師匠は時たまむずむずしてるのわかるけど、自分からは言わないんだよな。
「ほら、呪いの件があったし、師匠は照れ屋さんだから、なかなか甥っ子と戯れるとか出来なかったんじゃない? もう懸念事項もなさそうだし。おじちゃんって呼んであげると喜ぶかも」
「おじちゃんとは呼べないですよ。せ、せいぜい、叔父上、とか」
あ、ケンダルの口元がむずむずしている。
「師匠と会ったら、確認して言っていいか訊いてみたら? それなら呼べるでしょう?」
「は、はい!」
嬉しそうにするケンダルは、本当に師匠を慕ってるんだなって思った。
ケンダルが出ていってからしばらくして夕食が届けられた。
さすが伯爵家、美味しかった。
野菜はどうやら不作の関係でないのか、出されなかったけれど、ジャガイモのポタージュは優しい味で美味しかった。
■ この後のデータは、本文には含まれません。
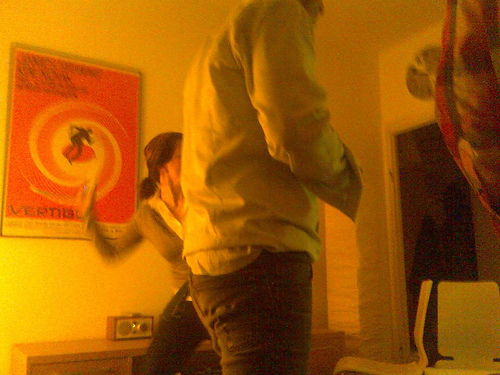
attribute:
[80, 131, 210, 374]
woman — active, playing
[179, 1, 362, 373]
man — playing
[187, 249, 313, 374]
jeans — blue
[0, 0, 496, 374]
wall — yellow, smooth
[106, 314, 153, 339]
radio — small, old styled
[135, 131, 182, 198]
hair — brown, pony tail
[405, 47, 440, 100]
clock — silver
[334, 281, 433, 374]
chair — white, unoccupied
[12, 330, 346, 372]
cabinet — wood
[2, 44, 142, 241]
poster — red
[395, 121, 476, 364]
door — open, framed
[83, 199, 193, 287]
sweater — gray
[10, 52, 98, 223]
letters — black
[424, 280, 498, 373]
chair — white, unoccupied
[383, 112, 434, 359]
frame — white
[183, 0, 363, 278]
shirt — long sleeved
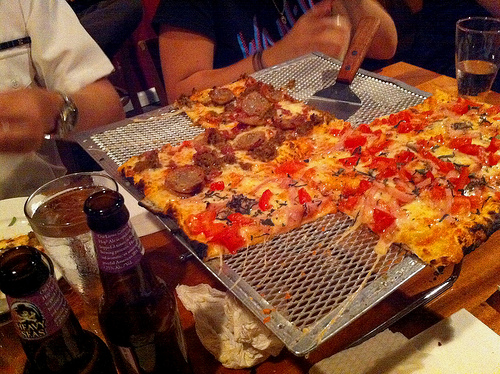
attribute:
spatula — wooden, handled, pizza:
[305, 13, 382, 118]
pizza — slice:
[180, 72, 333, 132]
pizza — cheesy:
[287, 97, 472, 249]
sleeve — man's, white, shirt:
[17, 1, 116, 97]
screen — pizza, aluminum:
[252, 236, 427, 311]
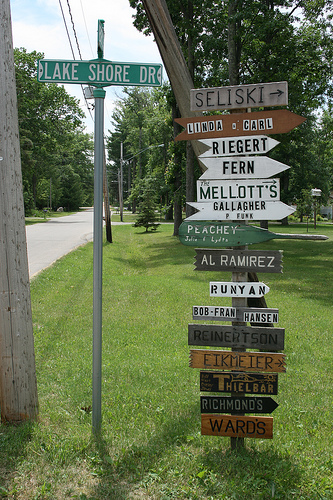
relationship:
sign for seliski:
[185, 77, 293, 116] [193, 86, 267, 108]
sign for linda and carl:
[171, 108, 308, 144] [186, 117, 274, 135]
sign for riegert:
[196, 133, 286, 159] [210, 136, 269, 156]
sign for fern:
[198, 153, 295, 184] [220, 159, 257, 175]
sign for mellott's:
[195, 176, 284, 204] [199, 184, 278, 199]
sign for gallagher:
[184, 199, 301, 226] [212, 201, 267, 214]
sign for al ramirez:
[191, 246, 289, 278] [200, 253, 277, 267]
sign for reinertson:
[184, 321, 288, 354] [193, 327, 279, 347]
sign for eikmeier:
[184, 346, 292, 377] [202, 351, 275, 371]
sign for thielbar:
[197, 369, 284, 396] [211, 373, 275, 395]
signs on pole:
[173, 80, 309, 441] [226, 103, 255, 458]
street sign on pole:
[33, 56, 165, 92] [90, 85, 106, 439]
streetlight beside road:
[116, 138, 167, 226] [21, 199, 114, 294]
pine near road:
[133, 185, 163, 236] [21, 199, 114, 294]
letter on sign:
[41, 60, 54, 83] [33, 56, 165, 92]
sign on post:
[33, 56, 165, 92] [90, 85, 106, 439]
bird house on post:
[310, 186, 324, 199] [311, 195, 319, 233]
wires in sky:
[56, 0, 118, 150] [10, 2, 331, 169]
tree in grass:
[133, 185, 163, 236] [2, 205, 331, 498]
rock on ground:
[55, 204, 65, 215] [23, 201, 83, 220]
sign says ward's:
[195, 409, 278, 445] [206, 415, 266, 436]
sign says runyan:
[208, 277, 272, 301] [210, 283, 265, 298]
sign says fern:
[198, 153, 295, 184] [220, 159, 257, 175]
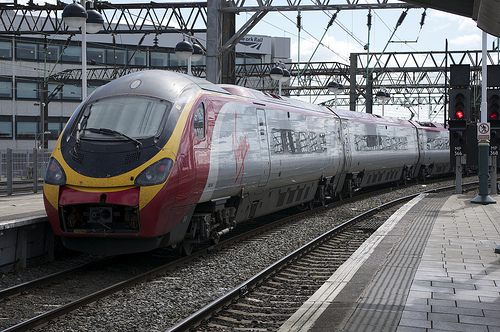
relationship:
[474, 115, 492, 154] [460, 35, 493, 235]
no walking sign on post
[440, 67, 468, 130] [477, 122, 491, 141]
ligh on no walking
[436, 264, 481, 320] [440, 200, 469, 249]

これ、もしかしたら、ルヴェールのジャガイモかな? 支援物資はルヴェールからって言っていたから。
食事が終わった頃、師匠が転移して帰ってきた。
「とりあえず、ルヴェールに行って、食糧を譲ってもらってきた」
「え、ずるい、師匠! 僕も帰りたい……」
「そうだな。転移していったり来たりするとしても、ルヴェールからでいいだろう。明日、ルヴェールに帰ろう」
良かった! 帰れる!
「食事、こっちに運んでもらったんだ。少し冷めちゃったけど」
「ああ、食べる」
師匠は、食事が終わった時に、少ししんみりした顔になった。
「懐かしい味だ」
ぽつりと言って、使用人を呼んで下げてもらうと、メインデルトに話があると伝言していた。
暫くして呼びに来た使用人について、師匠は出ていった。
俺は寝る支度をしてベッドに潜り込んだ。
(寝るの?)
「うん。もう僕にすることないしね」
師匠が師匠のお母さんに会うのに立ち会わなくたっていいしね。
先にルヴェールに帰してもらおうかな。
翌朝、朝食の席で師匠に「俺は照れ屋さんではない」と言われて、思わずケンダルを見たら、苦笑していた。メインデルトや、初顔合わせのケンダルの兄たちは生温かい目で見ていた。
俺に文句を言っている師匠の頬がほんのり赤くて、ちょっと口元が緩んでるのは、見なかったことにした。